* Work instructions: Retype, exactly as they appear below, the lines between the line holding "Motion by Pacheco, seconded Tavares" and the line holding "A motion was made to accept $500", both ends included.

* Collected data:

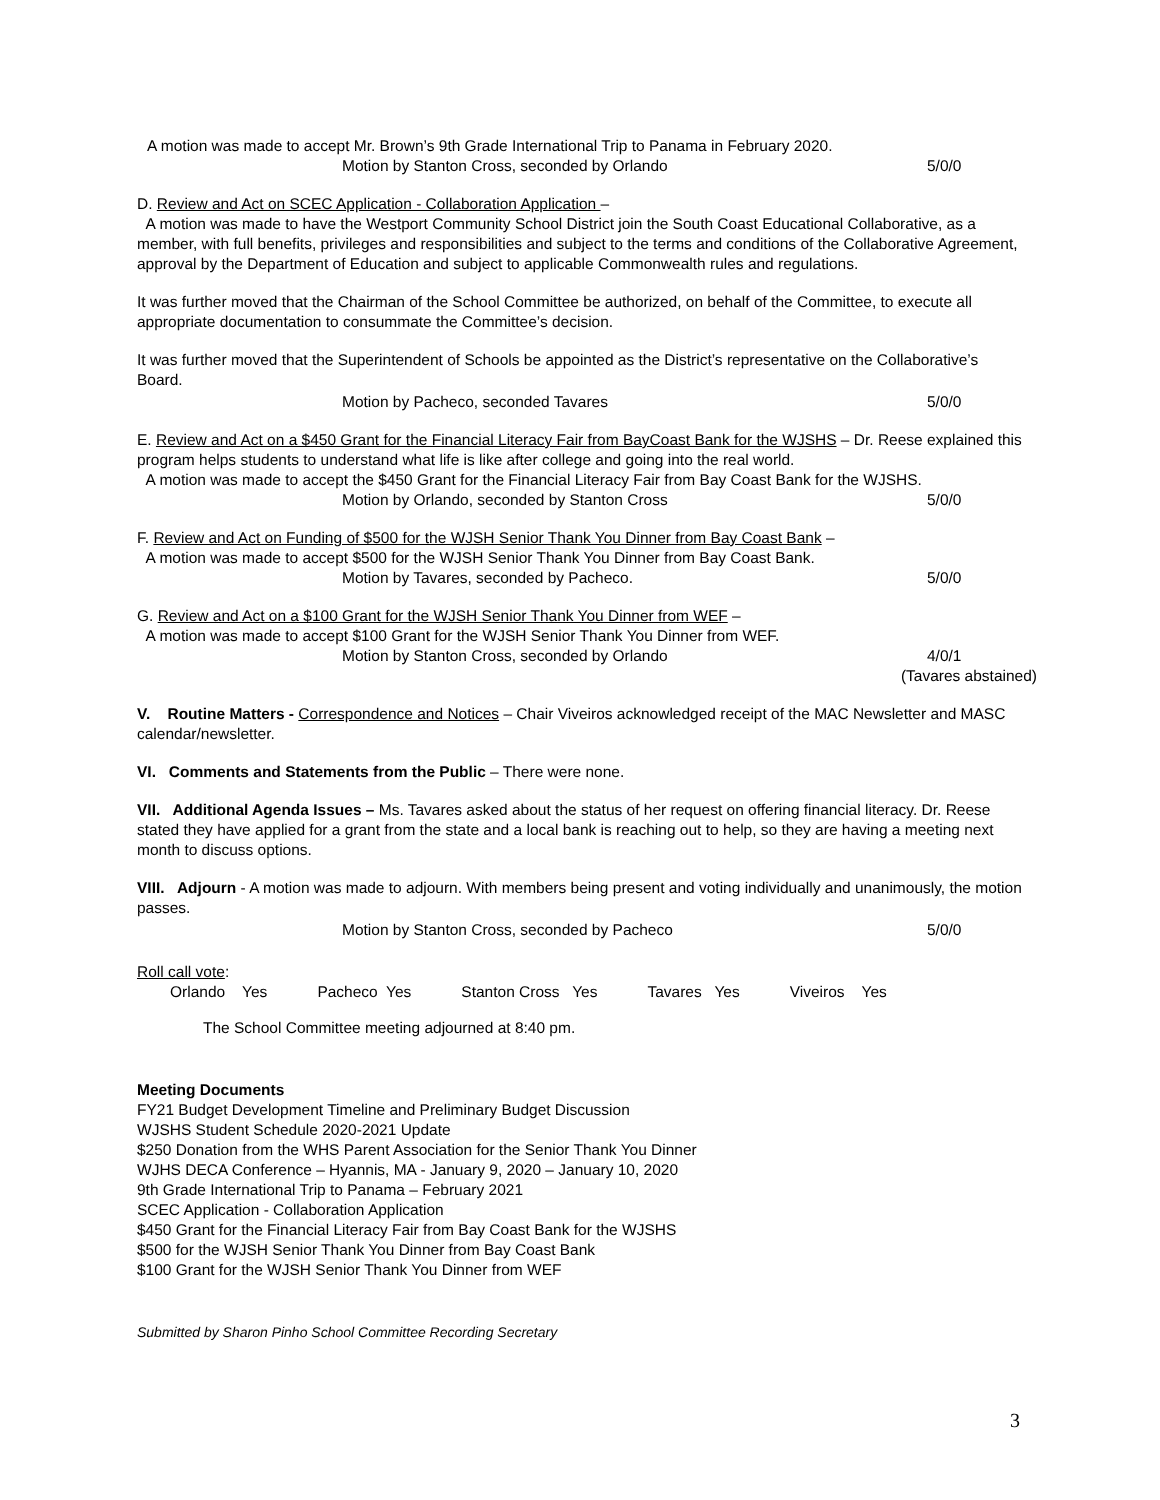A motion was made to accept Mr. Brown’s 9th Grade International Trip to Panama in February 2020.
Motion by Stanton Cross, seconded by Orlando
5/0/0
D. Review and Act on SCEC Application - Collaboration Application –
A motion was made to have the Westport Community School District join the South Coast Educational Collaborative, as a member, with full benefits, privileges and responsibilities and subject to the terms and conditions of the Collaborative Agreement, approval by the Department of Education and subject to applicable Commonwealth rules and regulations.
It was further moved that the Chairman of the School Committee be authorized, on behalf of the Committee, to execute all appropriate documentation to consummate the Committee’s decision.
It was further moved that the Superintendent of Schools be appointed as the District’s representative on the Collaborative’s Board.
Motion by Pacheco, seconded Tavares
5/0/0
E. Review and Act on a $450 Grant for the Financial Literacy Fair from BayCoast Bank for the WJSHS – Dr. Reese explained this program helps students to understand what life is like after college and going into the real world.
A motion was made to accept the $450 Grant for the Financial Literacy Fair from Bay Coast Bank for the WJSHS.
Motion by Orlando, seconded by Stanton Cross
5/0/0
F. Review and Act on Funding of $500 for the WJSH Senior Thank You Dinner from Bay Coast Bank –
A motion was made to accept $500 for the WJSH Senior Thank You Dinner from Bay Coast Bank.
Motion by Tavares, seconded by Pacheco.
5/0/0
G. Review and Act on a $100 Grant for the WJSH Senior Thank You Dinner from WEF –
A motion was made to accept $100 Grant for the WJSH Senior Thank You Dinner from WEF.
Motion by Stanton Cross, seconded by Orlando
4/0/1
(Tavares abstained)
V. Routine Matters - Correspondence and Notices – Chair Viveiros acknowledged receipt of the MAC Newsletter and MASC calendar/newsletter.
VI. Comments and Statements from the Public – There were none.
VII. Additional Agenda Issues – Ms. Tavares asked about the status of her request on offering financial literacy. Dr. Reese stated they have applied for a grant from the state and a local bank is reaching out to help, so they are having a meeting next month to discuss options.
VIII. Adjourn - A motion was made to adjourn. With members being present and voting individually and unanimously, the motion passes.
Motion by Stanton Cross, seconded by Pacheco
5/0/0
Roll call vote:
Orlando Yes Pacheco Yes Stanton Cross Yes Tavares Yes Viveiros Yes
The School Committee meeting adjourned at 8:40 pm.
Meeting Documents
FY21 Budget Development Timeline and Preliminary Budget Discussion
WJSHS Student Schedule 2020-2021 Update
$250 Donation from the WHS Parent Association for the Senior Thank You Dinner
WJHS DECA Conference – Hyannis, MA - January 9, 2020 – January 10, 2020
9th Grade International Trip to Panama – February 2021
SCEC Application - Collaboration Application
$450 Grant for the Financial Literacy Fair from Bay Coast Bank for the WJSHS
$500 for the WJSH Senior Thank You Dinner from Bay Coast Bank
$100 Grant for the WJSH Senior Thank You Dinner from WEF
Submitted by Sharon Pinho School Committee Recording Secretary
3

* Reply:
Motion by Pacheco, seconded Tavares
5/0/0
E. Review and Act on a $450 Grant for the Financial Literacy Fair from BayCoast Bank for the WJSHS – Dr. Reese explained this program helps students to understand what life is like after college and going into the real world.
A motion was made to accept the $450 Grant for the Financial Literacy Fair from Bay Coast Bank for the WJSHS.
Motion by Orlando, seconded by Stanton Cross
5/0/0
F. Review and Act on Funding of $500 for the WJSH Senior Thank You Dinner from Bay Coast Bank –
A motion was made to accept $500 for the WJSH Senior Thank You Dinner from Bay Coast Bank.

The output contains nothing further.